» INSTRUCTIONS TO FOLLOW:
In the records below, begin at the line containing "72 Jensen, Ozkar" and end at the line containing "80 Whatcott, Connor"; quote every line in that span exactly, including both boundary lines, and no others.

═════ INFORMATION ═════

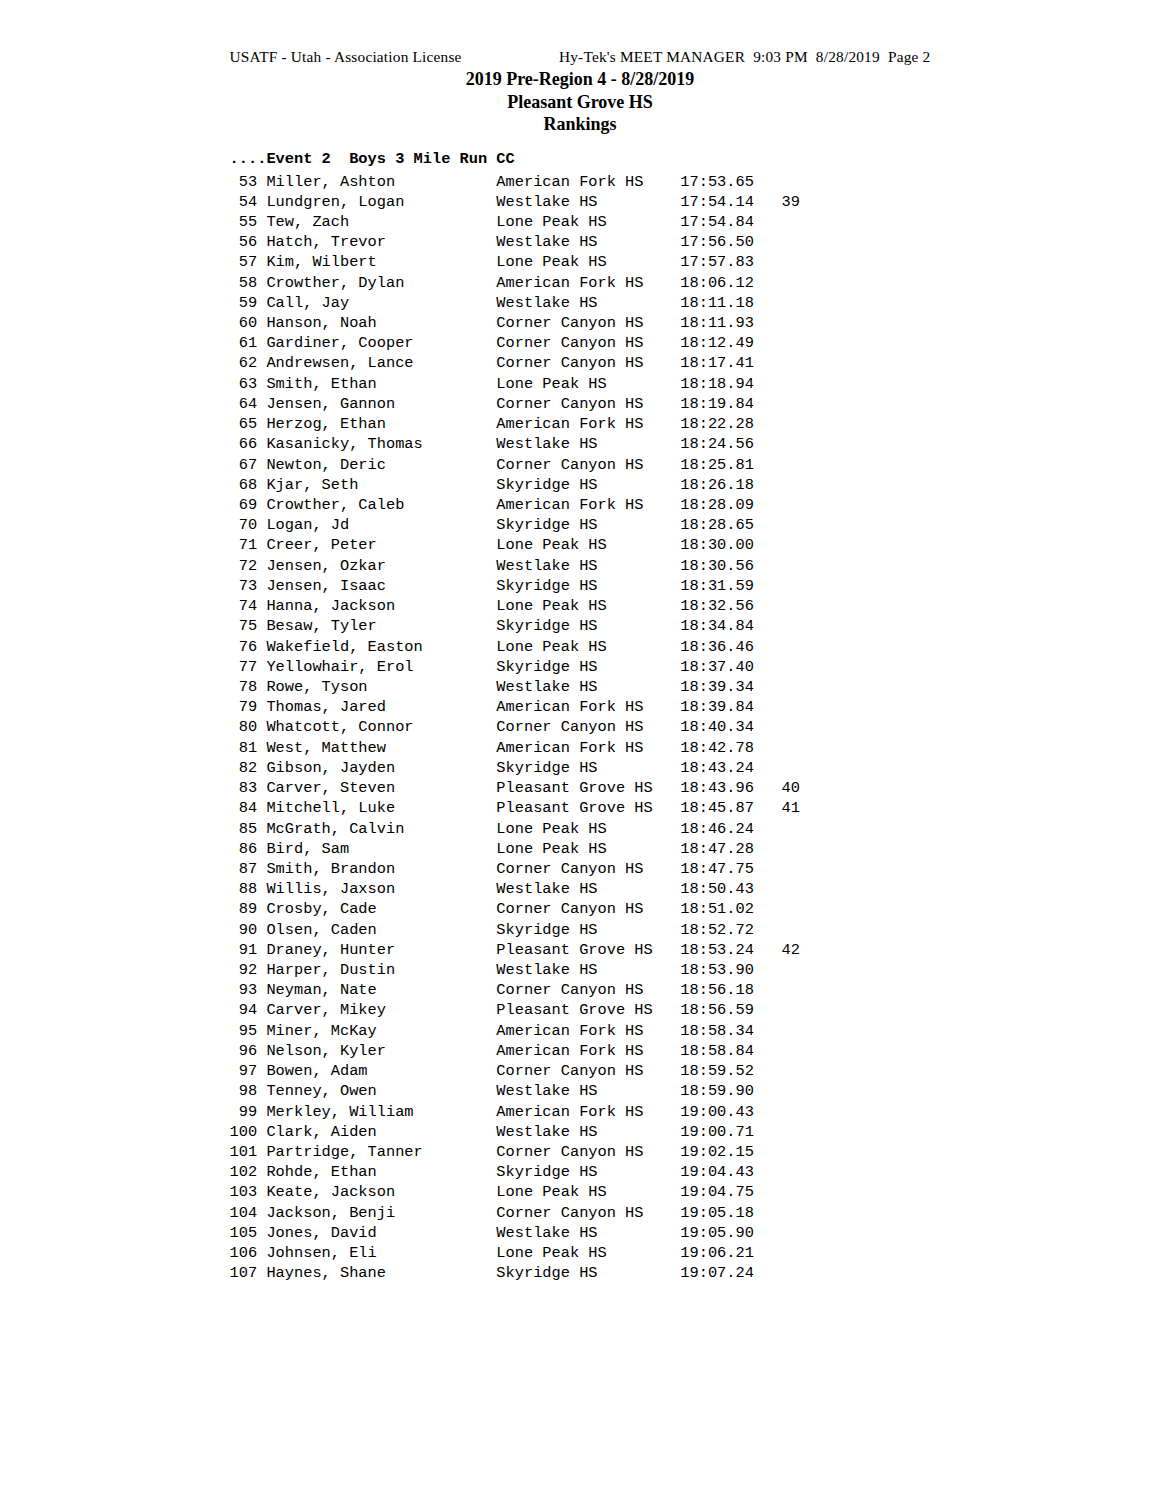USATF - Utah - Association License Hy-Tek's MEET MANAGER 9:03 PM 8/28/2019 Page 2
2019 Pre-Region 4 - 8/28/2019
Pleasant Grove HS
Rankings
....Event 2 Boys 3 Mile Run CC
 53 Miller, Ashton           American Fork HS    17:53.65
 54 Lundgren, Logan          Westlake HS         17:54.14   39
 55 Tew, Zach                Lone Peak HS        17:54.84
 56 Hatch, Trevor            Westlake HS         17:56.50
 57 Kim, Wilbert             Lone Peak HS        17:57.83
 58 Crowther, Dylan          American Fork HS    18:06.12
 59 Call, Jay                Westlake HS         18:11.18
 60 Hanson, Noah             Corner Canyon HS    18:11.93
 61 Gardiner, Cooper         Corner Canyon HS    18:12.49
 62 Andrewsen, Lance         Corner Canyon HS    18:17.41
 63 Smith, Ethan             Lone Peak HS        18:18.94
 64 Jensen, Gannon           Corner Canyon HS    18:19.84
 65 Herzog, Ethan            American Fork HS    18:22.28
 66 Kasanicky, Thomas        Westlake HS         18:24.56
 67 Newton, Deric            Corner Canyon HS    18:25.81
 68 Kjar, Seth               Skyridge HS         18:26.18
 69 Crowther, Caleb          American Fork HS    18:28.09
 70 Logan, Jd                Skyridge HS         18:28.65
 71 Creer, Peter             Lone Peak HS        18:30.00
 72 Jensen, Ozkar            Westlake HS         18:30.56
 73 Jensen, Isaac            Skyridge HS         18:31.59
 74 Hanna, Jackson           Lone Peak HS        18:32.56
 75 Besaw, Tyler             Skyridge HS         18:34.84
 76 Wakefield, Easton        Lone Peak HS        18:36.46
 77 Yellowhair, Erol         Skyridge HS         18:37.40
 78 Rowe, Tyson              Westlake HS         18:39.34
 79 Thomas, Jared            American Fork HS    18:39.84
 80 Whatcott, Connor         Corner Canyon HS    18:40.34
 81 West, Matthew            American Fork HS    18:42.78
 82 Gibson, Jayden           Skyridge HS         18:43.24
 83 Carver, Steven           Pleasant Grove HS   18:43.96   40
 84 Mitchell, Luke           Pleasant Grove HS   18:45.87   41
 85 McGrath, Calvin          Lone Peak HS        18:46.24
 86 Bird, Sam                Lone Peak HS        18:47.28
 87 Smith, Brandon           Corner Canyon HS    18:47.75
 88 Willis, Jaxson           Westlake HS         18:50.43
 89 Crosby, Cade             Corner Canyon HS    18:51.02
 90 Olsen, Caden             Skyridge HS         18:52.72
 91 Draney, Hunter           Pleasant Grove HS   18:53.24   42
 92 Harper, Dustin           Westlake HS         18:53.90
 93 Neyman, Nate             Corner Canyon HS    18:56.18
 94 Carver, Mikey            Pleasant Grove HS   18:56.59
 95 Miner, McKay             American Fork HS    18:58.34
 96 Nelson, Kyler            American Fork HS    18:58.84
 97 Bowen, Adam              Corner Canyon HS    18:59.52
 98 Tenney, Owen             Westlake HS         18:59.90
 99 Merkley, William         American Fork HS    19:00.43
100 Clark, Aiden             Westlake HS         19:00.71
101 Partridge, Tanner        Corner Canyon HS    19:02.15
102 Rohde, Ethan             Skyridge HS         19:04.43
103 Keate, Jackson           Lone Peak HS        19:04.75
104 Jackson, Benji           Corner Canyon HS    19:05.18
105 Jones, David             Westlake HS         19:05.90
106 Johnsen, Eli             Lone Peak HS        19:06.21
107 Haynes, Shane            Skyridge HS         19:07.24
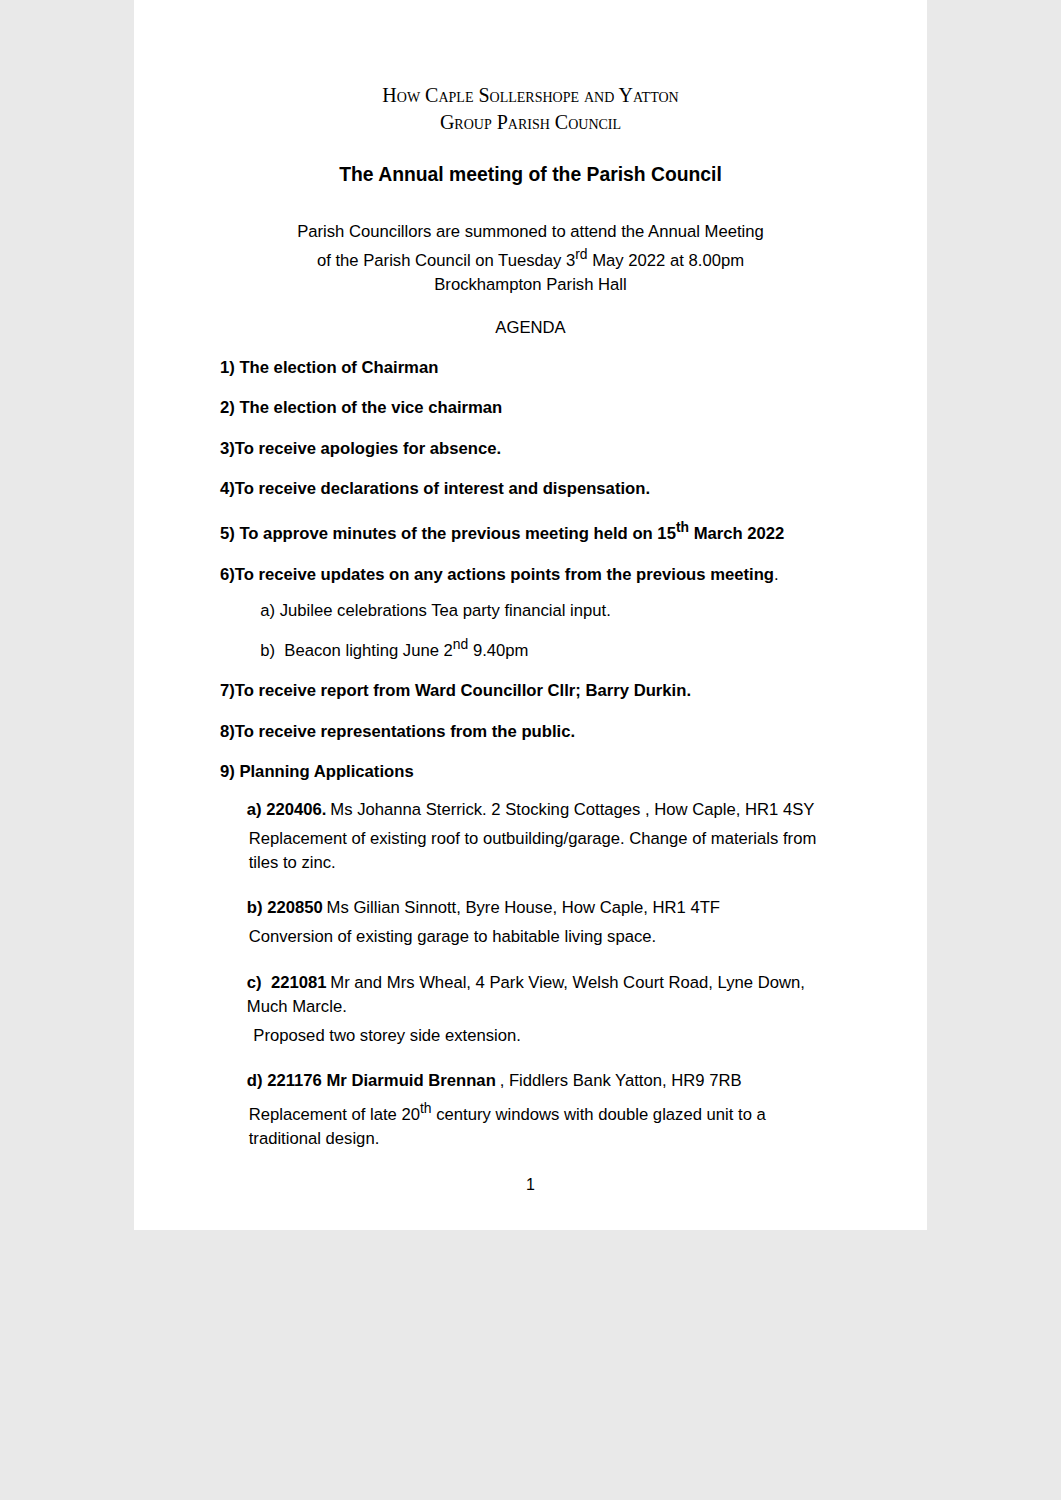How Caple Sollershope and Yatton Group Parish Council
The Annual meeting of the Parish Council
Parish Councillors are summoned to attend the Annual Meeting of the Parish Council on Tuesday 3rd May 2022 at 8.00pm Brockhampton Parish Hall
AGENDA
1) The election of Chairman
2) The election of the vice chairman
3) To receive apologies for absence.
4) To receive declarations of interest and dispensation.
5) To approve minutes of the previous meeting held on 15th March 2022
6) To receive updates on any actions points from the previous meeting.
a) Jubilee celebrations Tea party financial input.
b) Beacon lighting June 2nd 9.40pm
7) To receive report from Ward Councillor Cllr; Barry Durkin.
8) To receive representations from the public.
9) Planning Applications
a) 220406. Ms Johanna Sterrick. 2 Stocking Cottages , How Caple, HR1 4SY
Replacement of existing roof to outbuilding/garage. Change of materials from tiles to zinc.
b) 220850 Ms Gillian Sinnott, Byre House, How Caple, HR1 4TF
Conversion of existing garage to habitable living space.
c) 221081 Mr and Mrs Wheal, 4 Park View, Welsh Court Road, Lyne Down, Much Marcle.
Proposed two storey side extension.
d) 221176 Mr Diarmuid Brennan, Fiddlers Bank Yatton, HR9 7RB
Replacement of late 20th century windows with double glazed unit to a traditional design.
1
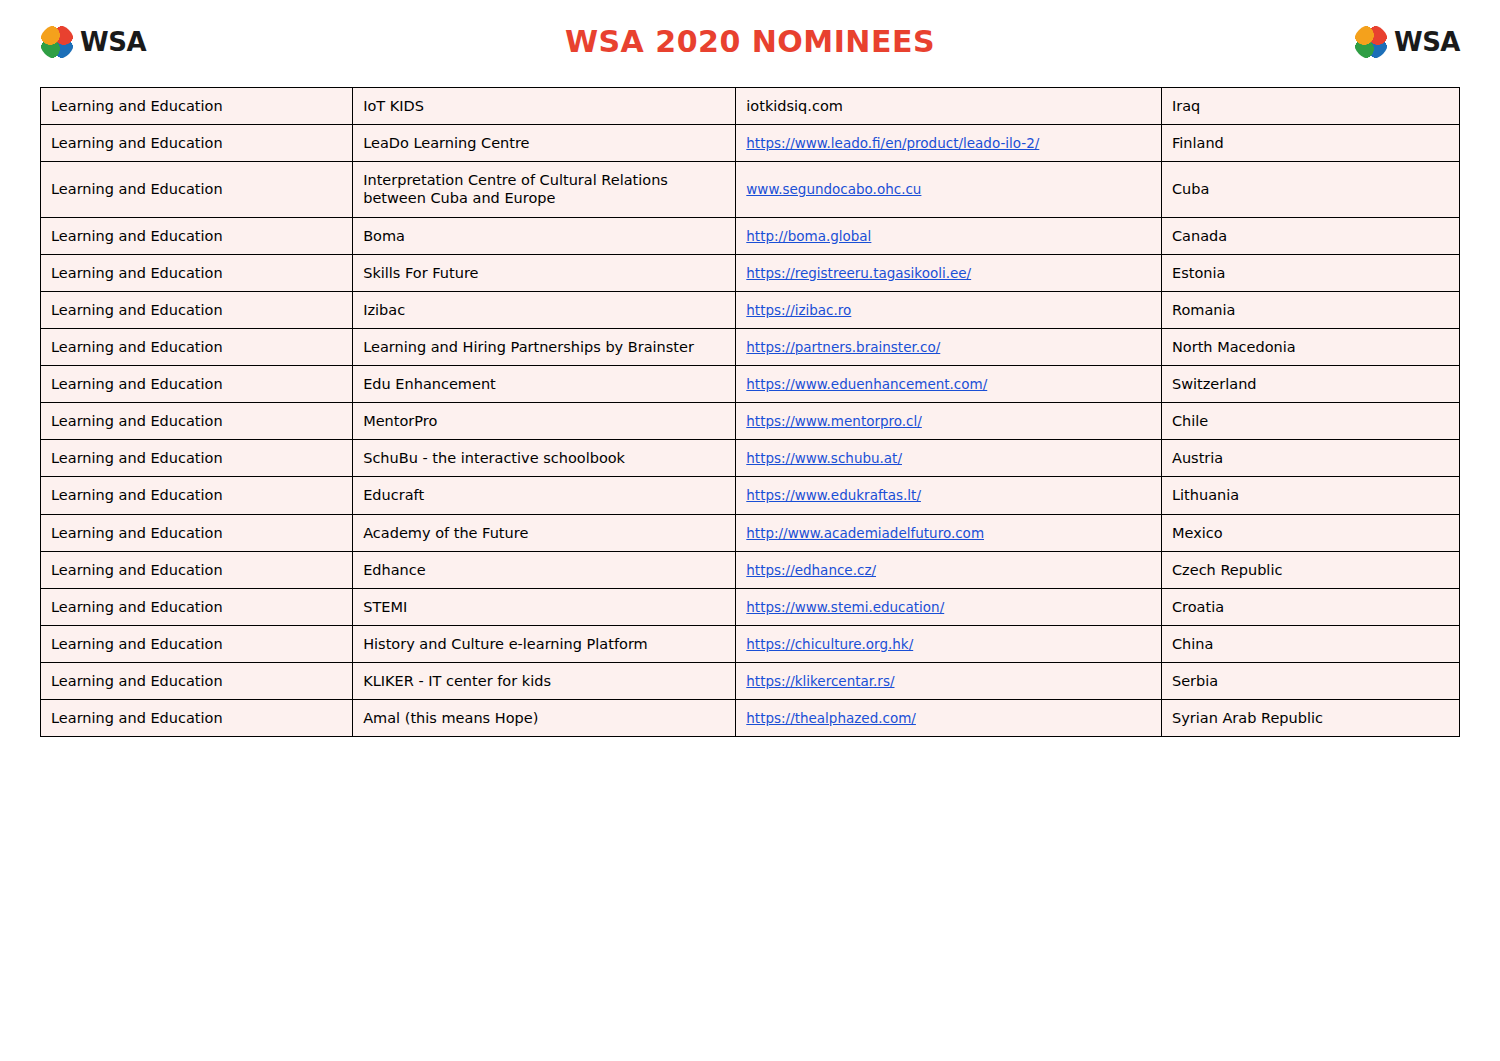WSA
WSA 2020 NOMINEES
WSA
| Learning and Education | IoT KIDS | iotkidsiq.com | Iraq |
| Learning and Education | LeaDo Learning Centre | https://www.leado.fi/en/product/leado-ilo-2/ | Finland |
| Learning and Education | Interpretation Centre of Cultural Relations between Cuba and Europe | www.segundocabo.ohc.cu | Cuba |
| Learning and Education | Boma | http://boma.global | Canada |
| Learning and Education | Skills For Future | https://registreeru.tagasikooli.ee/ | Estonia |
| Learning and Education | Izibac | https://izibac.ro | Romania |
| Learning and Education | Learning and Hiring Partnerships by Brainster | https://partners.brainster.co/ | North Macedonia |
| Learning and Education | Edu Enhancement | https://www.eduenhancement.com/ | Switzerland |
| Learning and Education | MentorPro | https://www.mentorpro.cl/ | Chile |
| Learning and Education | SchuBu - the interactive schoolbook | https://www.schubu.at/ | Austria |
| Learning and Education | Educraft | https://www.edukraftas.lt/ | Lithuania |
| Learning and Education | Academy of the Future | http://www.academiadelfuturo.com | Mexico |
| Learning and Education | Edhance | https://edhance.cz/ | Czech Republic |
| Learning and Education | STEMI | https://www.stemi.education/ | Croatia |
| Learning and Education | History and Culture e-learning Platform | https://chiculture.org.hk/ | China |
| Learning and Education | KLIKER - IT center for kids | https://klikercentar.rs/ | Serbia |
| Learning and Education | Amal (this means Hope) | https://thealphazed.com/ | Syrian Arab Republic |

═════

» RESPONSE TO THE TASK:
 72 Jensen, Ozkar            Westlake HS         18:30.56
 73 Jensen, Isaac            Skyridge HS         18:31.59
 74 Hanna, Jackson           Lone Peak HS        18:32.56
 75 Besaw, Tyler             Skyridge HS         18:34.84
 76 Wakefield, Easton        Lone Peak HS        18:36.46
 77 Yellowhair, Erol         Skyridge HS         18:37.40
 78 Rowe, Tyson              Westlake HS         18:39.34
 79 Thomas, Jared            American Fork HS    18:39.84
 80 Whatcott, Connor         Corner Canyon HS    18:40.34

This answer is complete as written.